- _HOW TO COMPLETE THIS TASK_
Down to the last line, print the data that follows exactly, without its pictures.

- _AVAILABLE RECORDS_
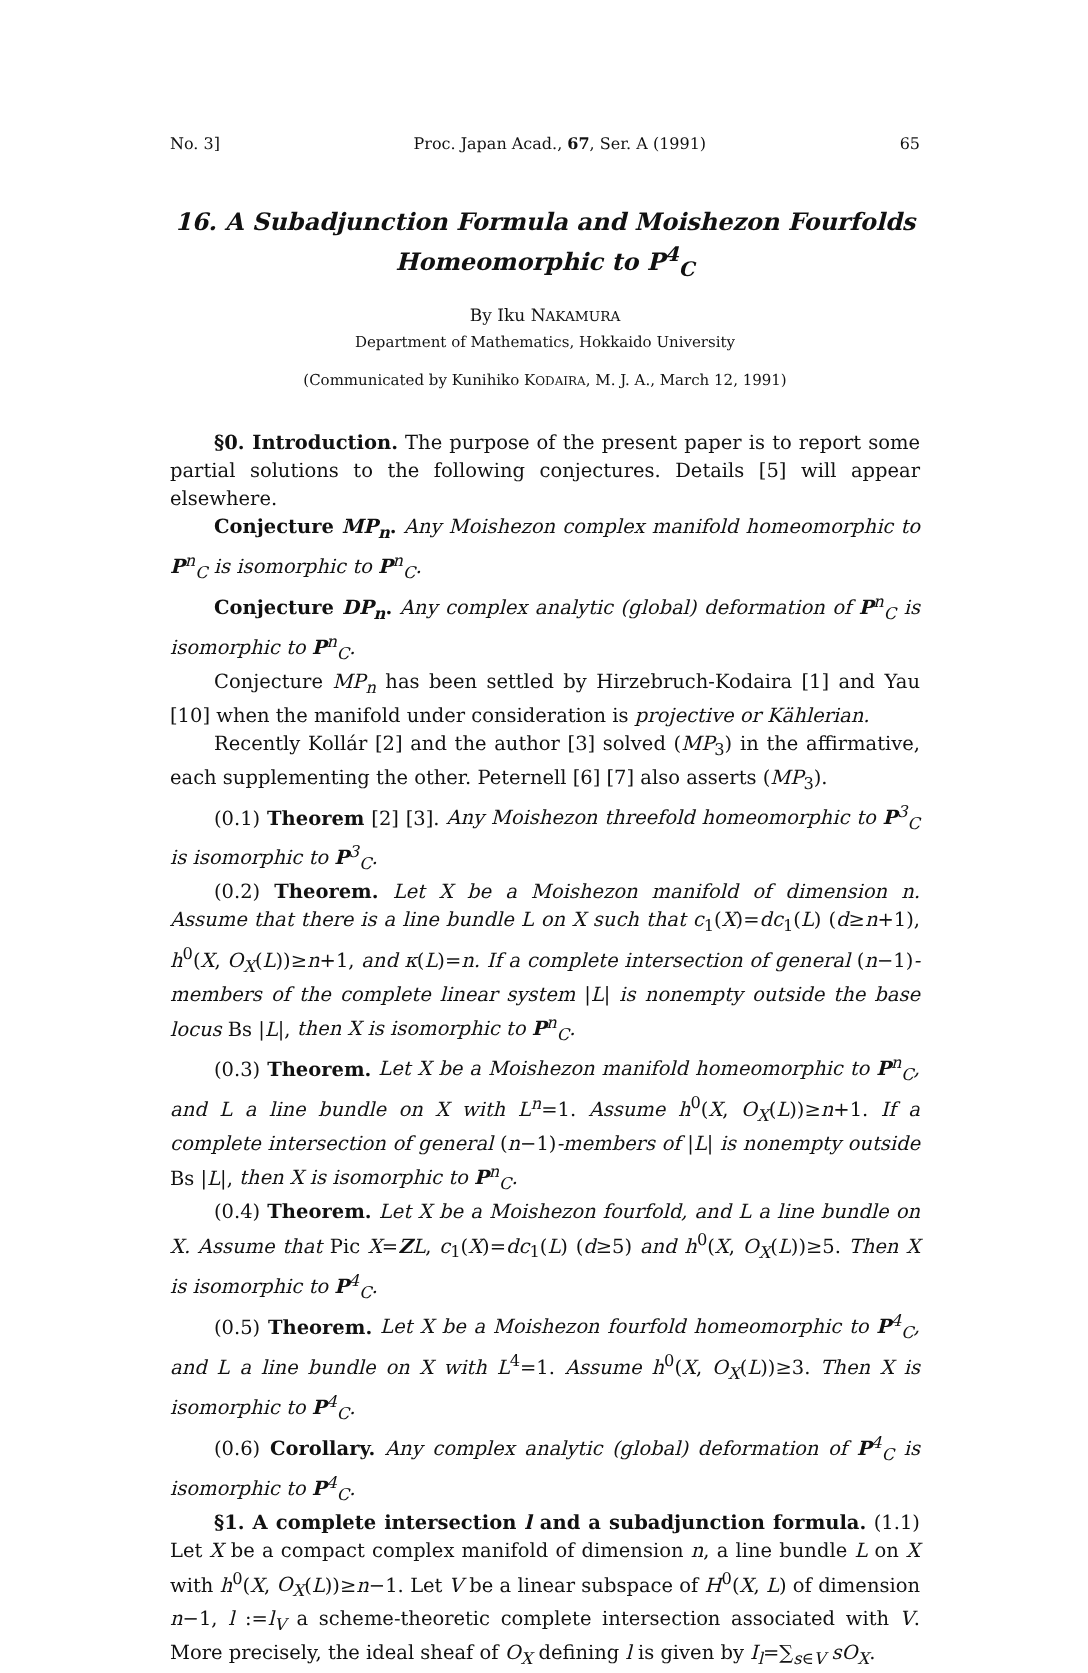No. 3] Proc. Japan Acad., 67, Ser. A (1991) 65
16. A Subadjunction Formula and Moishezon Fourfolds
Homeomorphic to P<sup>4</sup><sub>C</sub>
By Iku NAKAMURA
Department of Mathematics, Hokkaido University
(Communicated by Kunihiko KODAIRA, M. J. A., March 12, 1991)
§0. Introduction. The purpose of the present paper is to report some partial solutions to the following conjectures. Details [5] will appear elsewhere.
Conjecture MP<sub>n</sub>. Any Moishezon complex manifold homeomorphic to P<sup>n</sup><sub>C</sub> is isomorphic to P<sup>n</sup><sub>C</sub>.
Conjecture DP<sub>n</sub>. Any complex analytic (global) deformation of P<sup>n</sup><sub>C</sub> is isomorphic to P<sup>n</sup><sub>C</sub>.
Conjecture MP<sub>n</sub> has been settled by Hirzebruch-Kodaira [1] and Yau [10] when the manifold under consideration is projective or Kählerian.
Recently Kollár [2] and the author [3] solved (MP<sub>3</sub>) in the affirmative, each supplementing the other. Peternell [6] [7] also asserts (MP<sub>3</sub>).
(0.1) Theorem [2] [3]. Any Moishezon threefold homeomorphic to P<sup>3</sup><sub>C</sub> is isomorphic to P<sup>3</sup><sub>C</sub>.
(0.2) Theorem. Let X be a Moishezon manifold of dimension n. Assume that there is a line bundle L on X such that c<sub>1</sub>(X)=dc<sub>1</sub>(L) (d≥n+1), h<sup>0</sup>(X, O<sub>X</sub>(L))≥n+1, and κ(L)=n. If a complete intersection of general (n−1)-members of the complete linear system |L| is nonempty outside the base locus Bs |L|, then X is isomorphic to P<sup>n</sup><sub>C</sub>.
(0.3) Theorem. Let X be a Moishezon manifold homeomorphic to P<sup>n</sup><sub>C</sub>, and L a line bundle on X with L<sup>n</sup>=1. Assume h<sup>0</sup>(X, O<sub>X</sub>(L))≥n+1. If a complete intersection of general (n−1)-members of |L| is nonempty outside Bs |L|, then X is isomorphic to P<sup>n</sup><sub>C</sub>.
(0.4) Theorem. Let X be a Moishezon fourfold, and L a line bundle on X. Assume that Pic X=ZL, c<sub>1</sub>(X)=dc<sub>1</sub>(L) (d≥5) and h<sup>0</sup>(X, O<sub>X</sub>(L))≥5. Then X is isomorphic to P<sup>4</sup><sub>C</sub>.
(0.5) Theorem. Let X be a Moishezon fourfold homeomorphic to P<sup>4</sup><sub>C</sub>, and L a line bundle on X with L<sup>4</sup>=1. Assume h<sup>0</sup>(X, O<sub>X</sub>(L))≥3. Then X is isomorphic to P<sup>4</sup><sub>C</sub>.
(0.6) Corollary. Any complex analytic (global) deformation of P<sup>4</sup><sub>C</sub> is isomorphic to P<sup>4</sup><sub>C</sub>.
§1. A complete intersection l and a subadjunction formula. (1.1) Let X be a compact complex manifold of dimension n, a line bundle L on X with h<sup>0</sup>(X, O<sub>X</sub>(L))≥n−1. Let V be a linear subspace of H<sup>0</sup>(X, L) of dimension n−1, l :=l<sub>V</sub> a scheme-theoretic complete intersection associated with V. More precisely, the ideal sheaf of O<sub>X</sub> defining l is given by I<sub>l</sub>=∑<sub>s∈V</sub> sO<sub>X</sub>.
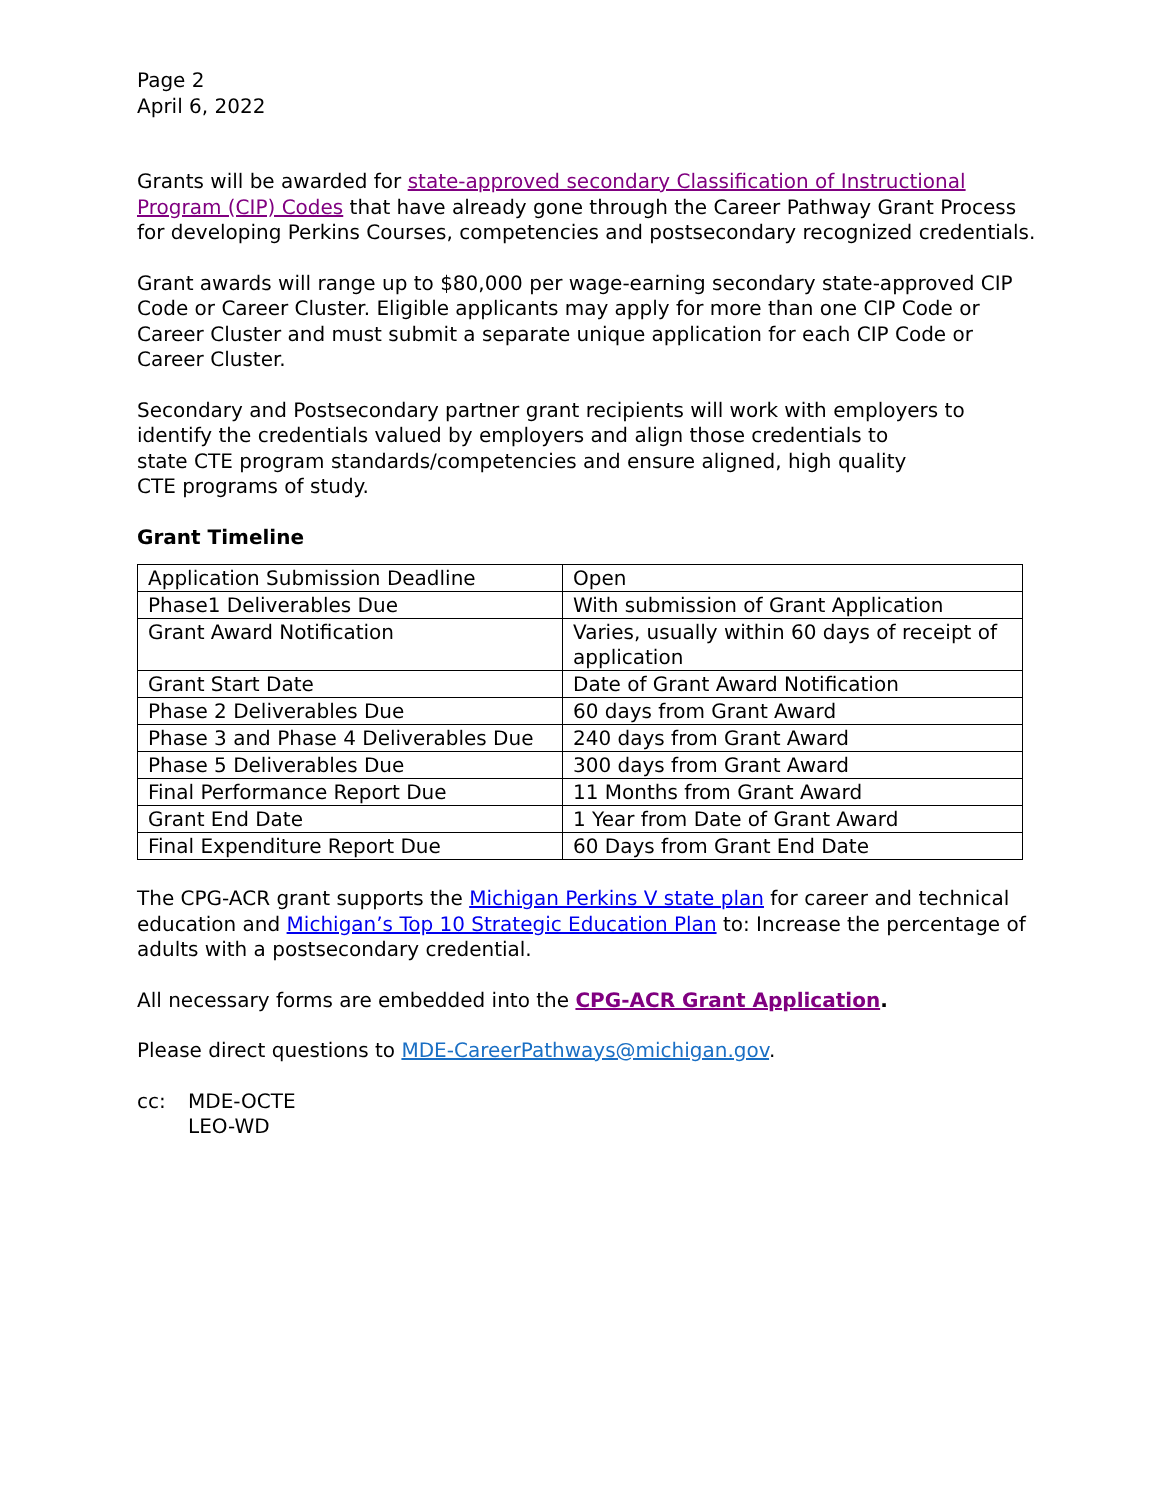Page 2
April 6, 2022
Grants will be awarded for state-approved secondary Classification of Instructional Program (CIP) Codes that have already gone through the Career Pathway Grant Process for developing Perkins Courses, competencies and postsecondary recognized credentials.
Grant awards will range up to $80,000 per wage-earning secondary state-approved CIP Code or Career Cluster. Eligible applicants may apply for more than one CIP Code or Career Cluster and must submit a separate unique application for each CIP Code or Career Cluster.
Secondary and Postsecondary partner grant recipients will work with employers to identify the credentials valued by employers and align those credentials to
state CTE program standards/competencies and ensure aligned, high quality
CTE programs of study.
Grant Timeline
| Application Submission Deadline | Open |
| Phase1 Deliverables Due | With submission of Grant Application |
| Grant Award Notification | Varies, usually within 60 days of receipt of application |
| Grant Start Date | Date of Grant Award Notification |
| Phase 2 Deliverables Due | 60 days from Grant Award |
| Phase 3 and Phase 4 Deliverables Due | 240 days from Grant Award |
| Phase 5 Deliverables Due | 300 days from Grant Award |
| Final Performance Report Due | 11 Months from Grant Award |
| Grant End Date | 1 Year from Date of Grant Award |
| Final Expenditure Report Due | 60 Days from Grant End Date |
The CPG-ACR grant supports the Michigan Perkins V state plan for career and technical education and Michigan’s Top 10 Strategic Education Plan to: Increase the percentage of adults with a postsecondary credential.
All necessary forms are embedded into the CPG-ACR Grant Application.
Please direct questions to MDE-CareerPathways@michigan.gov.
cc: MDE-OCTE
LEO-WD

- _WRITTEN REPLY_
No. 3] Proc. Japan Acad., 67, Ser. A (1991) 65
16. A Subadjunction Formula and Moishezon Fourfolds
Homeomorphic to P<sup>4</sup><sub>C</sub>
By Iku NAKAMURA
Department of Mathematics, Hokkaido University
(Communicated by Kunihiko KODAIRA, M. J. A., March 12, 1991)
§0. Introduction. The purpose of the present paper is to report some partial solutions to the following conjectures. Details [5] will appear elsewhere.
Conjecture MP<sub>n</sub>. Any Moishezon complex manifold homeomorphic to P<sup>n</sup><sub>C</sub> is isomorphic to P<sup>n</sup><sub>C</sub>.
Conjecture DP<sub>n</sub>. Any complex analytic (global) deformation of P<sup>n</sup><sub>C</sub> is isomorphic to P<sup>n</sup><sub>C</sub>.
Conjecture MP<sub>n</sub> has been settled by Hirzebruch-Kodaira [1] and Yau [10] when the manifold under consideration is projective or Kählerian.
Recently Kollár [2] and the author [3] solved (MP<sub>3</sub>) in the affirmative, each supplementing the other. Peternell [6] [7] also asserts (MP<sub>3</sub>).
(0.1) Theorem [2] [3]. Any Moishezon threefold homeomorphic to P<sup>3</sup><sub>C</sub> is isomorphic to P<sup>3</sup><sub>C</sub>.
(0.2) Theorem. Let X be a Moishezon manifold of dimension n. Assume that there is a line bundle L on X such that c<sub>1</sub>(X)=dc<sub>1</sub>(L) (d≥n+1), h<sup>0</sup>(X, O<sub>X</sub>(L))≥n+1, and κ(L)=n. If a complete intersection of general (n−1)-members of the complete linear system |L| is nonempty outside the base locus Bs |L|, then X is isomorphic to P<sup>n</sup><sub>C</sub>.
(0.3) Theorem. Let X be a Moishezon manifold homeomorphic to P<sup>n</sup><sub>C</sub>, and L a line bundle on X with L<sup>n</sup>=1. Assume h<sup>0</sup>(X, O<sub>X</sub>(L))≥n+1. If a complete intersection of general (n−1)-members of |L| is nonempty outside Bs |L|, then X is isomorphic to P<sup>n</sup><sub>C</sub>.
(0.4) Theorem. Let X be a Moishezon fourfold, and L a line bundle on X. Assume that Pic X=ZL, c<sub>1</sub>(X)=dc<sub>1</sub>(L) (d≥5) and h<sup>0</sup>(X, O<sub>X</sub>(L))≥5. Then X is isomorphic to P<sup>4</sup><sub>C</sub>.
(0.5) Theorem. Let X be a Moishezon fourfold homeomorphic to P<sup>4</sup><sub>C</sub>, and L a line bundle on X with L<sup>4</sup>=1. Assume h<sup>0</sup>(X, O<sub>X</sub>(L))≥3. Then X is isomorphic to P<sup>4</sup><sub>C</sub>.
(0.6) Corollary. Any complex analytic (global) deformation of P<sup>4</sup><sub>C</sub> is isomorphic to P<sup>4</sup><sub>C</sub>.
§1. A complete intersection l and a subadjunction formula. (1.1) Let X be a compact complex manifold of dimension n, a line bundle L on X with h<sup>0</sup>(X, O<sub>X</sub>(L))≥n−1. Let V be a linear subspace of H<sup>0</sup>(X, L) of dimension n−1, l :=l<sub>V</sub> a scheme-theoretic complete intersection associated with V. More precisely, the ideal sheaf of O<sub>X</sub> defining l is given by I<sub>l</sub>=∑<sub>s∈V</sub> sO<sub>X</sub>.
Page 2
April 6, 2022
Grants will be awarded for state-approved secondary Classification of Instructional Program (CIP) Codes that have already gone through the Career Pathway Grant Process for developing Perkins Courses, competencies and postsecondary recognized credentials.
Grant awards will range up to $80,000 per wage-earning secondary state-approved CIP Code or Career Cluster. Eligible applicants may apply for more than one CIP Code or Career Cluster and must submit a separate unique application for each CIP Code or Career Cluster.
Secondary and Postsecondary partner grant recipients will work with employers to identify the credentials valued by employers and align those credentials to
state CTE program standards/competencies and ensure aligned, high quality
CTE programs of study.
Grant Timeline
| Application Submission Deadline | Open |
| Phase1 Deliverables Due | With submission of Grant Application |
| Grant Award Notification | Varies, usually within 60 days of receipt of application |
| Grant Start Date | Date of Grant Award Notification |
| Phase 2 Deliverables Due | 60 days from Grant Award |
| Phase 3 and Phase 4 Deliverables Due | 240 days from Grant Award |
| Phase 5 Deliverables Due | 300 days from Grant Award |
| Final Performance Report Due | 11 Months from Grant Award |
| Grant End Date | 1 Year from Date of Grant Award |
| Final Expenditure Report Due | 60 Days from Grant End Date |
The CPG-ACR grant supports the Michigan Perkins V state plan for career and technical education and Michigan’s Top 10 Strategic Education Plan to: Increase the percentage of adults with a postsecondary credential.
All necessary forms are embedded into the CPG-ACR Grant Application.
Please direct questions to MDE-CareerPathways@michigan.gov.
cc: MDE-OCTE
LEO-WD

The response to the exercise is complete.